Shares of Advanced Micro Devices (AMD 2.47%) have sold off massively over the past three months, as investors have been taken aback by the degree to which the drop-off in sales of graphics cards for cryptocurrency mining has impacted its performance. The chipmaker expects a drop in annual sales for the December quarter, which is a far cry from the terrific year-over-year growth that it was delivering just a couple of quarters ago.
But that hasn't discouraged AMD from coming out strongly at the recently concluded CES 2019. The company looks all set to take the game to its archrival NVIDIA (NVDA 2.05%) thanks to its solid product development moves, which should eventually pave the way for a turnaround.
What went wrong?
AMD's Vega graphics cards have helped it take the game to NVIDIA in the GPU market. According to Jon Peddie Research, AMD held 36% of the discrete graphics cards market at the end of the second quarter of 2018, a sharp increase from the 21% market share it was sitting on back in 2015.
However, cryptocurrency-driven sales played a key role in AMD's rise in the GPU market. That's evident from the fact that the company's market share dropped suddenly to just 25.7% in the third quarter of 2018, coinciding with the tail-off of crypto-driven GPU demand. This indicates that AMD's cards weren't in great demand from PC gaming enthusiasts, which isn't very surprising considering that the Vega lineup wasn't as good as its NVIDIA counterpart for gaming purposes.
Check out the latest AMD earnings call transcript.
In fact, the Vega cards weren't able to match the performance of one-year-old NVIDIA cards when they were launched.

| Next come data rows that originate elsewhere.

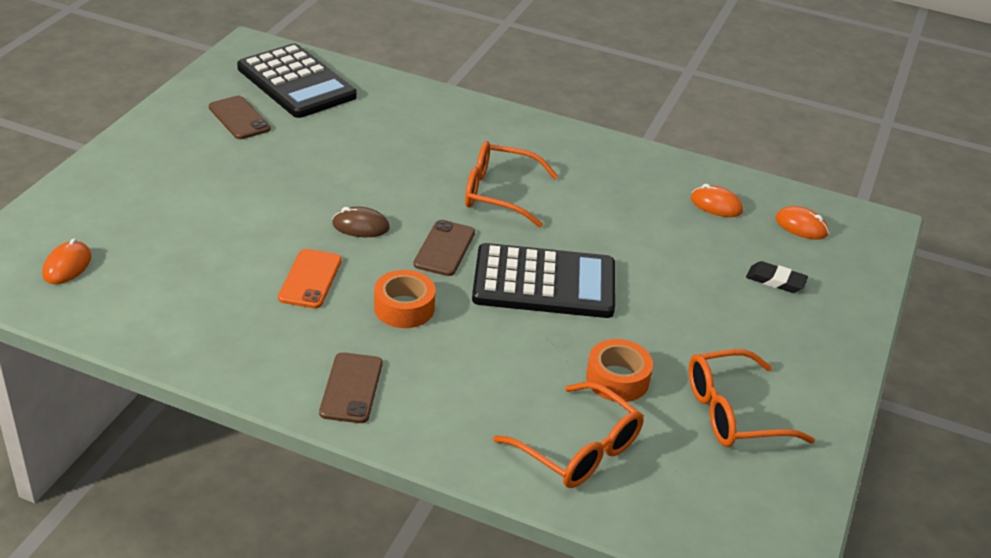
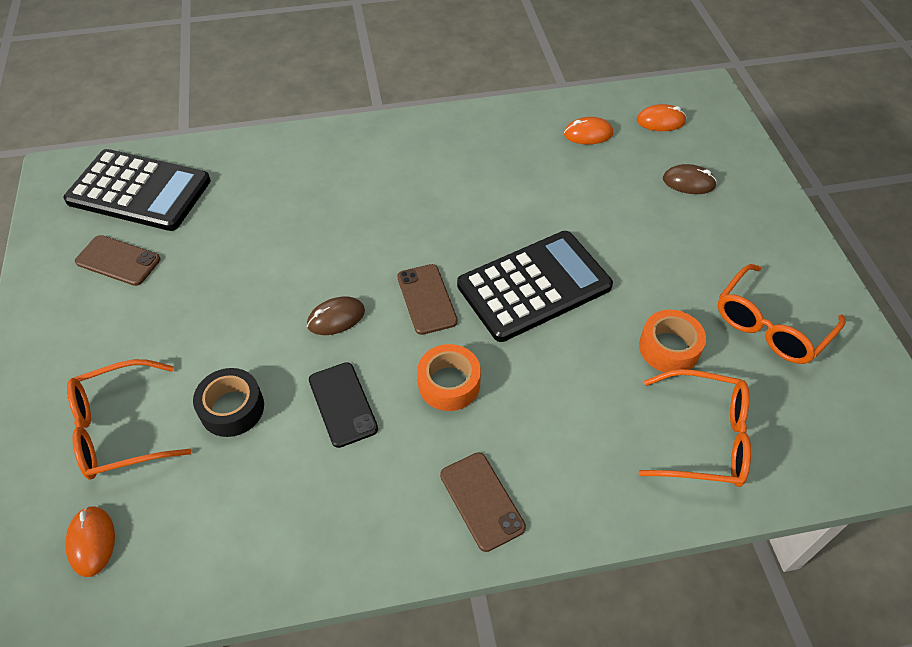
camera: 30 degrees left, 15 degrees up
orange phone [278,249,342,308] -> black phone [309,362,378,448]
orange glasses [465,141,558,228] -> orange glasses moved to [67,359,191,480]
black eraser [746,261,808,293] -> brown mouse [663,164,717,194]
none -> black tape [193,368,264,437]

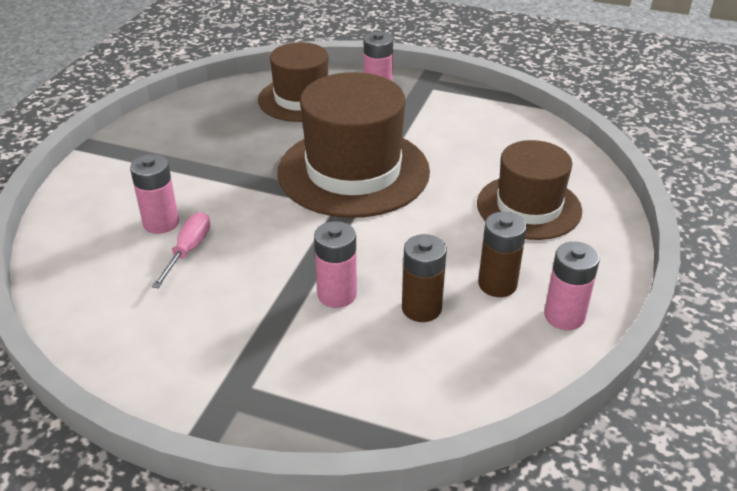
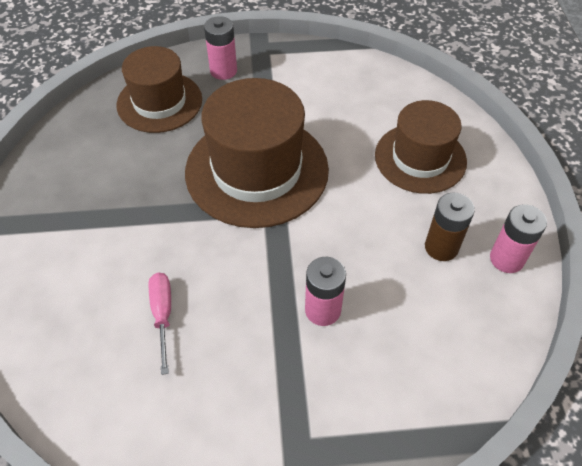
camera: 25 degrees left, 15 degrees up
pink battery [130,154,179,234] -> none
brown battery [402,234,447,322] -> none

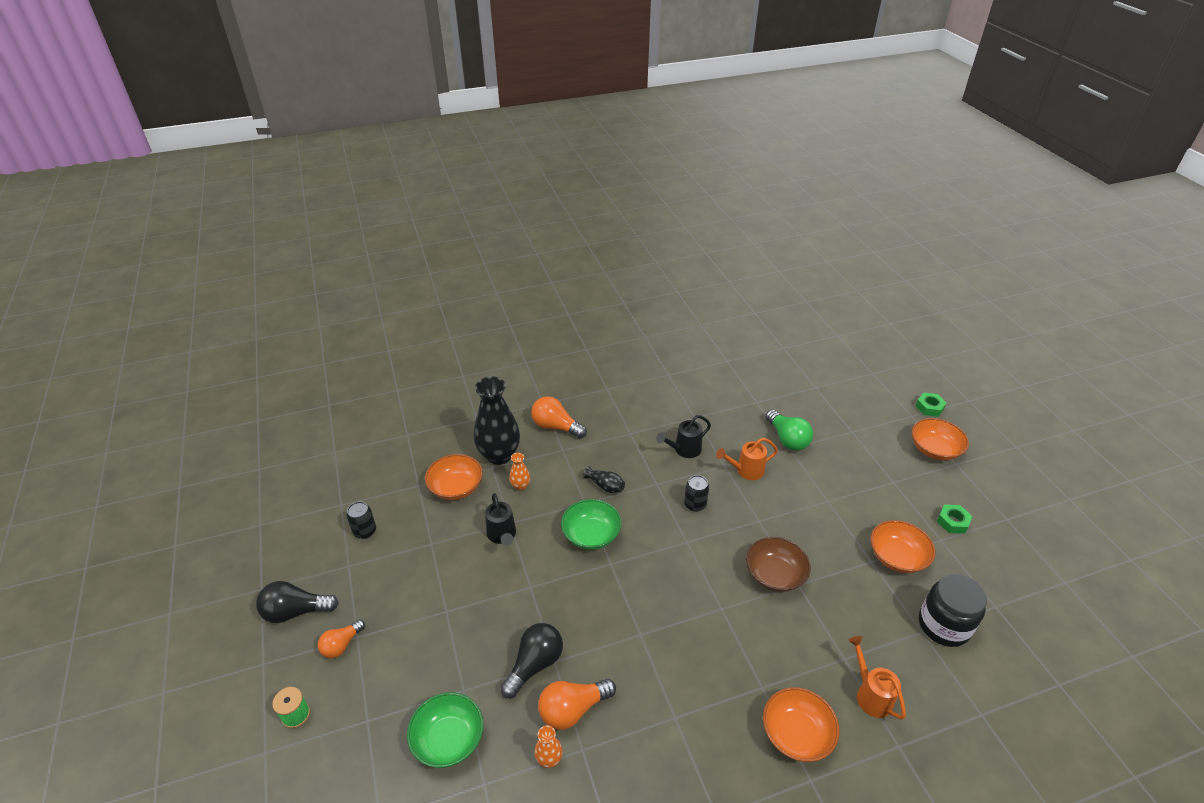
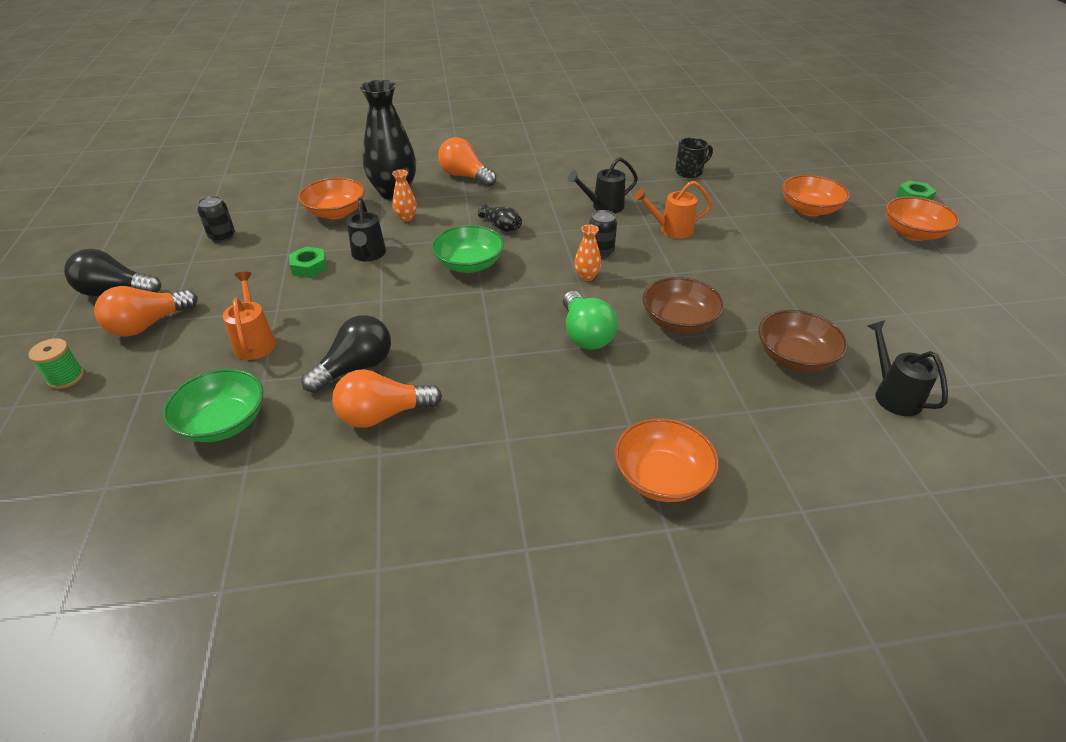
camera: 10 degrees right, 0 degrees up
orange light bulb [318,620,365,658] -> orange light bulb [94,286,198,337], size x1.53
orange vase [535,725,563,768] -> orange vase moved to [574,224,601,281]
green light bulb [766,410,813,451] -> green light bulb moved to [563,291,618,350]
orange watering can [848,636,906,720] -> orange watering can moved to [223,272,276,360]
orange bowl [870,520,935,573] -> orange bowl moved to [782,175,850,216]
black jar [919,574,987,647] -> black watering can [867,320,948,416]
green nut [937,504,972,534] -> green nut moved to [289,247,327,278]
none -> black mug [675,137,713,178]
none -> brown bowl [758,310,848,372]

In the meantime, NVIDIA took its game a notch higher with the latest-generation Turing GPUs, some of which pack futuristic tech such as ray tracing. That created a gap between the GPU technologies of the two companies, as AMD's Vega cards were launched back in August 2017, while NVIDIA's Turing lineup went on sale in September 2018.
AMD plays offense
AMD is looking to bridge the gap with its latest Radeon VII graphics card that's based on a 7-nanometer manufacturing process. The company claims to deliver a 29% bump in gaming performance with this new card over the previous Vega 64 flagship without any additional power consumption. That's because the previous generation Vega cards were based on a 14nm node.
A smaller manufacturing node means that the transistors on the chip are placed closer to each other, allowing it to conjure more processing power and consume less energy. What's more, the Radeon VII can go head to head in terms of performance with NVIDIA's flagship RTX 2080, as per official benchmarks, and costs $100 less.

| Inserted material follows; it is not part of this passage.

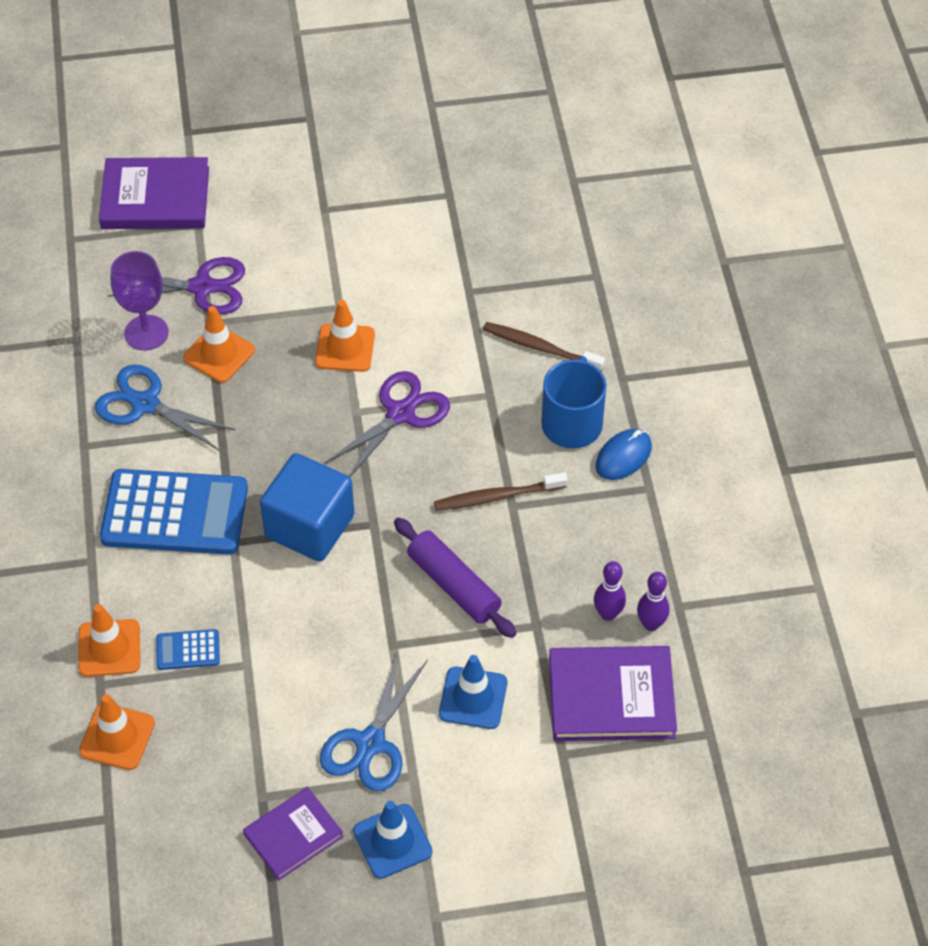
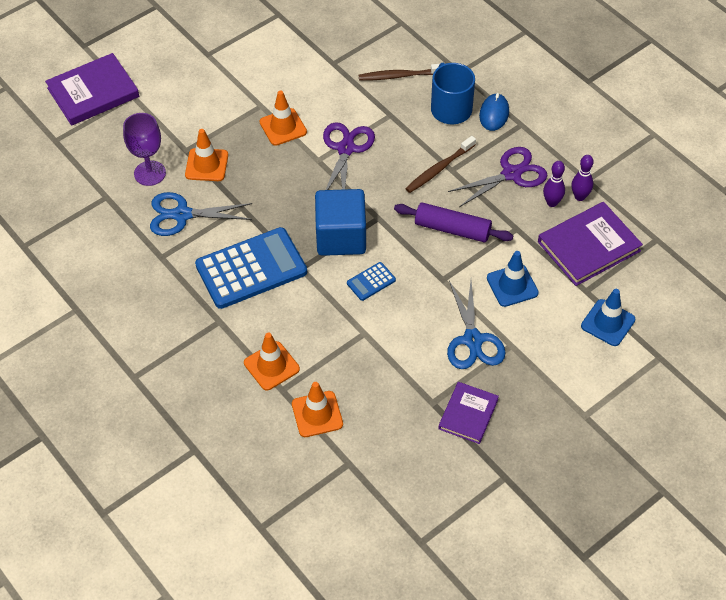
camera: 30 degrees left, 0 degrees up
purple scissors [108,257,245,314] -> purple scissors moved to [448,147,547,207]
blue calculator [156,629,220,670] -> blue calculator moved to [347,262,396,301]
blue traffic cone [353,801,432,879] -> blue traffic cone moved to [581,289,636,346]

As such, AMD could replicate its tried and tested strategy of offering an almost identically performing chip at a lower price to eat into NVIDIA's market and probably make a dent in the high-end PC hardware space. But NVIDIA CEO Jensen Huang believes that is an unlikely proposition.

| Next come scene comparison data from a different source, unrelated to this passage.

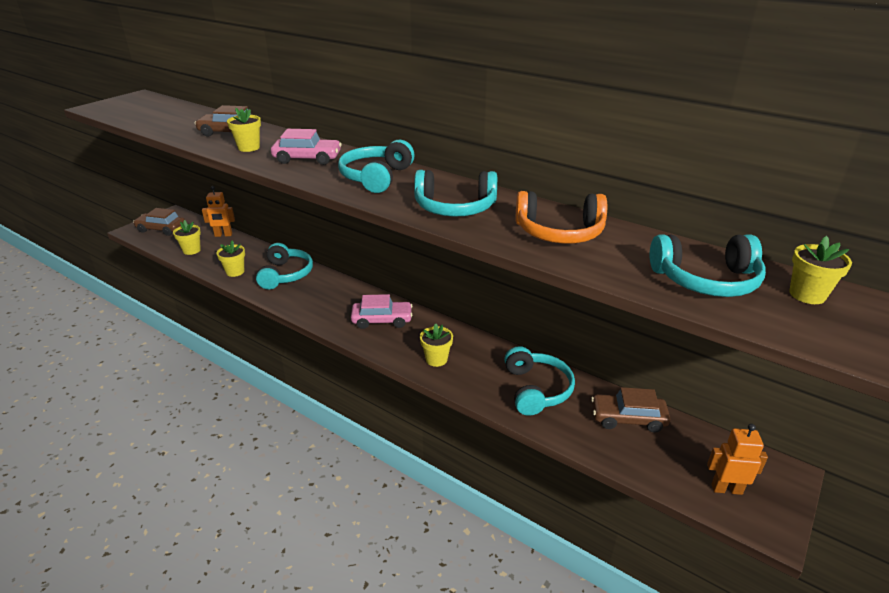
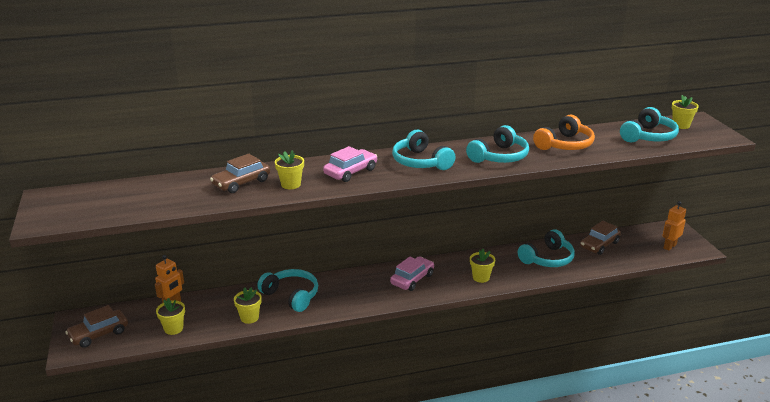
camera: 50 degrees left, 5 degrees down
turquoise headphones [504,346,575,416] -> turquoise headphones turned 105 degrees clockwise [518,229,575,267]

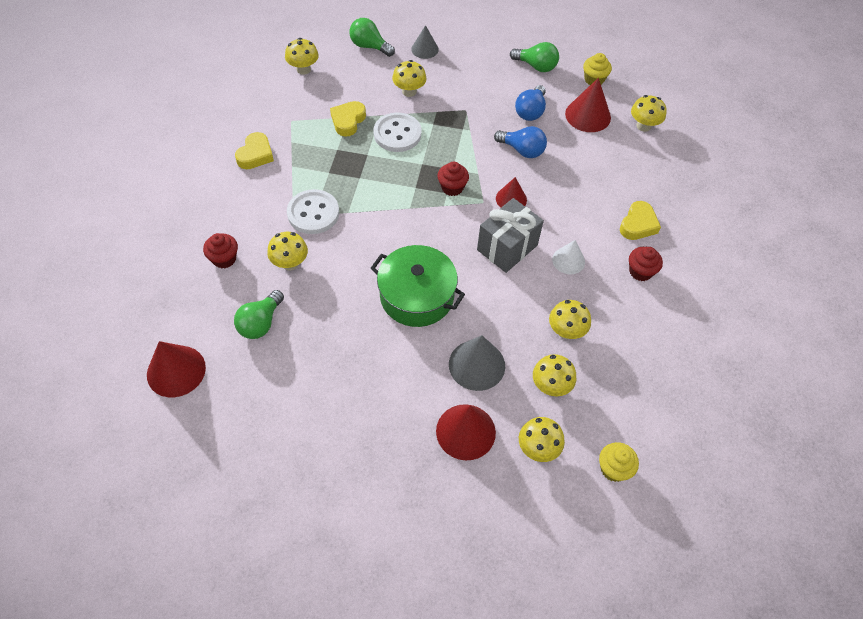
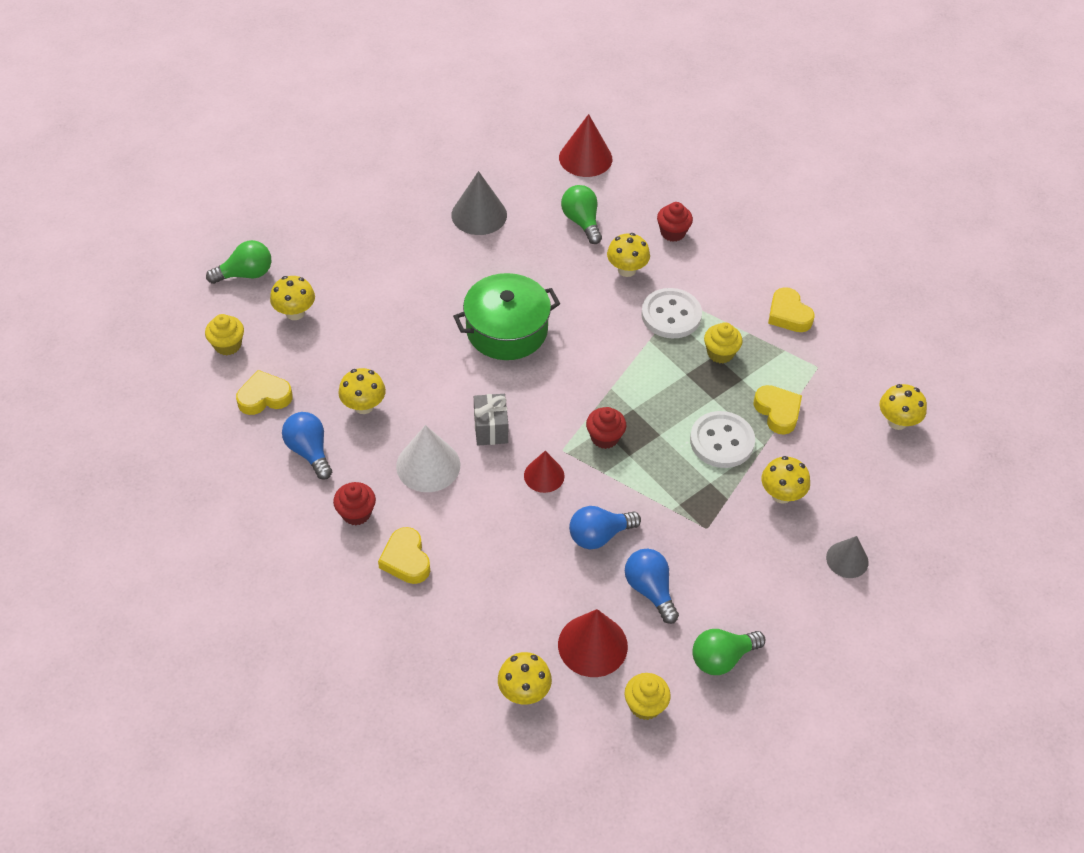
camera: 130 degrees right, 5 degrees down
green light bulb [349,18,395,57] -> green light bulb moved to [206,240,271,284]
red cone [436,404,496,460] -> none
grey cone [449,335,505,391] -> grey cone moved to [451,171,507,235]
grey gift [477,198,544,273] -> grey gift [474,394,508,446], size x0.65
yellow mushroom [533,354,576,396] -> none
white cone [552,240,585,274] -> white cone [396,425,460,492], size x1.58
none -> yellow heart [236,370,293,415]
none -> blue light bulb [282,412,332,480]
none -> yellow cupcake [704,322,742,363]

According to Huang, the Radeon VII is "underwhelming," and NVIDIA's RTX 2080 GPU can "crush it" thanks to advanced technologies such as ray tracing. But one shouldn't forget that ray tracing isn't supported by a ton of games right now, so AMD isn't at a huge disadvantage. Additionally, AMD claims that its own ray tracing technology is in "deep development," and successful implementation of that technology could give it a leg up over NVIDIA because of its competitive pricing.
So, AMD can curry favor with gamers by matching the performance of NVIDIA's cards and undercut them on pricing at the same time. That should allow the company to take advantage of NVIDIA's price-boosting strategy, cut into the latter's market share to boost sales, and hopefully turn its business around as more 7nm GPUs hit the shelves later this year.